What to work on – Transcribe every line of text in the rows below character for character, leaving the pictures out of your answer.

Saved data entries
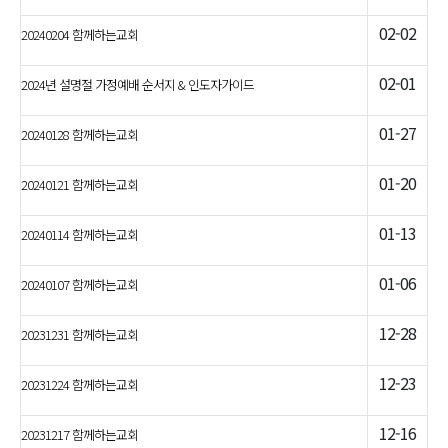
02-02
20240204 함께하는교회
02-01
2024년 설명절 가정예배 순서지 & 인도자가이드
01-27
20240128 함께하는교회
01-20
20240121 함께하는교회
01-13
20240114 함께하는교회
01-06
20240107 함께하는교회
12-28
20231231 함께하는교회
12-23
20231224 함께하는교회
12-16
20231217 함께하는교회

Answer to this exercise –
02-02
20240204 함께하는교회
02-01
2024년 설명절 가정예배 순서지 & 인도자가이드
01-27
20240128 함께하는교회
01-20
20240121 함께하는교회
01-13
20240114 함께하는교회
01-06
20240107 함께하는교회
12-28
20231231 함께하는교회
12-23
20231224 함께하는교회
12-16
20231217 함께하는교회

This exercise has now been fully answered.